Working in the FinTech industry is like coming and going, requires a high degree of professionalism in a thoroughly relaxed working environment and is above all characterised by innovation as well as good, clever and future-oriented ideas, according to the widespread consensus. But who are actually the brains and movers behind these creative thought processes, at the intersection of finance, digital technologies and entrepreneurship? In our Faces of FinTech industry, we regularly ask one person from the payments and banking industry the same ten questions. This time Nazli Visne answers our questions.
May we present…
In the course of our day-to-day work, we frequently encounter exciting people who work in the same field, who we meet only once or every now and then, or who have even grown very fond of us privately – each of them has a story of their own. We interviewed a few of these people from our closest FinTech environment to put a face to them. To share why this industry is much more to them than just another way to pay his rent. We would like to briefly portray and introduce these people and their vita in a category of their own and have designed a questionnaire that is always the same.
Who are you and what do you do?
I’m Nazli Visne, Deputy Managing Director at online broker IG and a board member of the CFD Association. At IG, I am responsible for all customer-facing teams, from sales to premium customer care. Contact is also the keyword in my role as a board member in the CFD Association – there I help shape communication with the regulator, politicians and the public.

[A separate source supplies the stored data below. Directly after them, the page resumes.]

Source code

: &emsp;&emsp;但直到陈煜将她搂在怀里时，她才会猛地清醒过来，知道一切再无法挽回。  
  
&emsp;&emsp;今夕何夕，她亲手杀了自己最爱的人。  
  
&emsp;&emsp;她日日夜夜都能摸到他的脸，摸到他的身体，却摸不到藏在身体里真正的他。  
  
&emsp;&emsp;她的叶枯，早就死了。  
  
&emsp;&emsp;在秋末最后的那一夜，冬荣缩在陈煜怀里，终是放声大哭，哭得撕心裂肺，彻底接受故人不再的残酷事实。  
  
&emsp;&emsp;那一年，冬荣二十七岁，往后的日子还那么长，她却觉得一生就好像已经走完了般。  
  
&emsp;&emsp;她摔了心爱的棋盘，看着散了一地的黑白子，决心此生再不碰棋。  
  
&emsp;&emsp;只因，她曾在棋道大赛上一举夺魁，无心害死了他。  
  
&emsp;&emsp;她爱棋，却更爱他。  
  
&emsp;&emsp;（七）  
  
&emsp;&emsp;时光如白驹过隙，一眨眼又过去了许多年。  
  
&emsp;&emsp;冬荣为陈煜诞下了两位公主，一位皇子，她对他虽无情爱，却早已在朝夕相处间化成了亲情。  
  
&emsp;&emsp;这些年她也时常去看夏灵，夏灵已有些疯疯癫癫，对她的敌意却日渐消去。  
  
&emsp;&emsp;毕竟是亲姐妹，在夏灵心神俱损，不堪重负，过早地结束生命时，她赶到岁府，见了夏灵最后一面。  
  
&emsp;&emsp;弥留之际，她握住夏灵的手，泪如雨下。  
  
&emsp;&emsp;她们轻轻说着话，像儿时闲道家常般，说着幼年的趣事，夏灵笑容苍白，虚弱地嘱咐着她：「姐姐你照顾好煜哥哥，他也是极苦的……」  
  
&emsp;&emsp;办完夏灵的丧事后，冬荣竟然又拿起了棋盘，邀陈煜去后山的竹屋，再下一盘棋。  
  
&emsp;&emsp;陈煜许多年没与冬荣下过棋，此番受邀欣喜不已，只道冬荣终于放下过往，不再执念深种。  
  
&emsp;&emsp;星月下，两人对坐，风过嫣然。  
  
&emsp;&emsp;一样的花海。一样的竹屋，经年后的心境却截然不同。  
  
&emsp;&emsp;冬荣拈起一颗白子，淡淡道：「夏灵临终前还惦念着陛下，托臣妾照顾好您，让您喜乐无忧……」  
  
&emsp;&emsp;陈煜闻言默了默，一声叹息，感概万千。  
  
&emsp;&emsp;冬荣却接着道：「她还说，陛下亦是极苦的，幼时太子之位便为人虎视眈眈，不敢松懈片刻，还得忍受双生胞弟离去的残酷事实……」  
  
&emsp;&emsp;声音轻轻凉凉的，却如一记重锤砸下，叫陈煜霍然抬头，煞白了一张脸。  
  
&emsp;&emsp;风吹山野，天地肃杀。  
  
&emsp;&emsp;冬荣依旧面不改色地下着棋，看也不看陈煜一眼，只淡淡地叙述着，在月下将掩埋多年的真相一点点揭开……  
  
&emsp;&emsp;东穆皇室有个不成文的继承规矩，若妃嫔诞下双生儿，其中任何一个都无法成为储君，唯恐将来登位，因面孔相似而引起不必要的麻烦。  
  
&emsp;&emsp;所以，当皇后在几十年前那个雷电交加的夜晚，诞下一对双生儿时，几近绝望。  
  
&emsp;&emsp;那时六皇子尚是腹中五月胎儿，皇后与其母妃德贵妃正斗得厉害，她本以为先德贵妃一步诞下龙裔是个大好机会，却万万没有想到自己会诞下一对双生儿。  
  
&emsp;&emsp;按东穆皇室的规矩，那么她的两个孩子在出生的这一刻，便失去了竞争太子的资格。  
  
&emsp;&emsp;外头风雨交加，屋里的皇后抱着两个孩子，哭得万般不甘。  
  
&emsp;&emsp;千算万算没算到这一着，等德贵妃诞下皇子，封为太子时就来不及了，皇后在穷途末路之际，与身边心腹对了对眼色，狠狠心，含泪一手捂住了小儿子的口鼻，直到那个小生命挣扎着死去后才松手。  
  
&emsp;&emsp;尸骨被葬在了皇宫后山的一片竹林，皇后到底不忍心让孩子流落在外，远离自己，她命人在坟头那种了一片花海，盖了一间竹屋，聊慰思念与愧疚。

When did you first notice the word FinTech?
I was already part of a FinTech company when the term FinTech became en vogue. My first perception of the term was therefore at the same time the realization that I am right in the middle of fin and tech in my work for a global online broker.
What were your first encounters with the payment and banking industry?
Like so many of my generation, it was the classic piggy bank and going to the bank to empty the piggy bank: the first step into independent financial planning. On a professional level, the topic took root during my internship in the Bundestag. My job at the time was to compile the daily press clippings on relevant financial issues in an MP’s office.
“Industry completely turned upside down”
How do you define FinTech?
I think it says a lot more than the literal combination of financial services and technology, which is that one industry has completely upended another – even though it has a centuries-old tradition – as well as already significantly improved it for the end user, and continues to do so.
What do you think established companies do better than FinTechs?
I think that many an established company brings customer loyalty as an advantage that has been built up over many years. However, I also think that established companies in particular can draw a lot of inspiration from fintechs in order to successfully pick up new target groups in particular.
The target group should always be at the centre of every effort – just as we in the CFD Association see investor protection as one of our foremost objectives, which we even set out in a binding code for members.
“The target audience should always be at the center of any effort.”
What can you learn from FinTechs?
Based on the latest technology, they offer services and product solutions that provide customers with a huge increase in their agility in the area of finance. Let’s just take the companies from the CFD association: With CFDs, investors have the opportunity to be active on the capital market with an innovative and transparent financial instrument – they can bet on rising and falling prices and do so in almost all conceivable asset classes, whether shares, bonds or commodities. This flexibility opens up completely new ways for them to secure their asset accumulation – a major advantage in times of turbulent financial markets.
Why do established (large) companies have such a hard time with digitalization?
Do they really? Even though there is always room for improvement, I think the Corona pandemic in particular has shown that companies, even many large ones, can push ahead with digitization comparatively quickly if they have to. And although the topic of digitization has been on the agenda of these companies for many years, it was not until 2020 that it received the attention it needed. I see this flexibility much more critically in other areas such as schools – keyword homeschooling – although a successful implementation would be much more important here than in large corporations.
Points of overlap with FinTechs
What would you do for a living if you weren’t working in the payments and banking industry?
I’m getting more and more excited about startups. My profession gives me the opportunity to understand all facets of a “business” thanks to the points of contact with commercial issues, but also with risk, the legal situation, supervision and auditing. Building a startup regardless of industry would be very interesting to me.
9. which company would you like to work for one day?
Artificial Intelligence – I would find a company that is solely dedicated to researching and advancing AI topics exciting. Not least because it has many parallels and overlaps with the work of a FinTech.
10. who would you like to have a beer with?
With pianist Lang Lang. I had my first contact with his music in 2006. I was working as a volunteer for the World Cup in Germany at the time and he gave the opening concert accompanied by the Bavarian State Orchestra. I was and still am very impressed, both by his music and his career.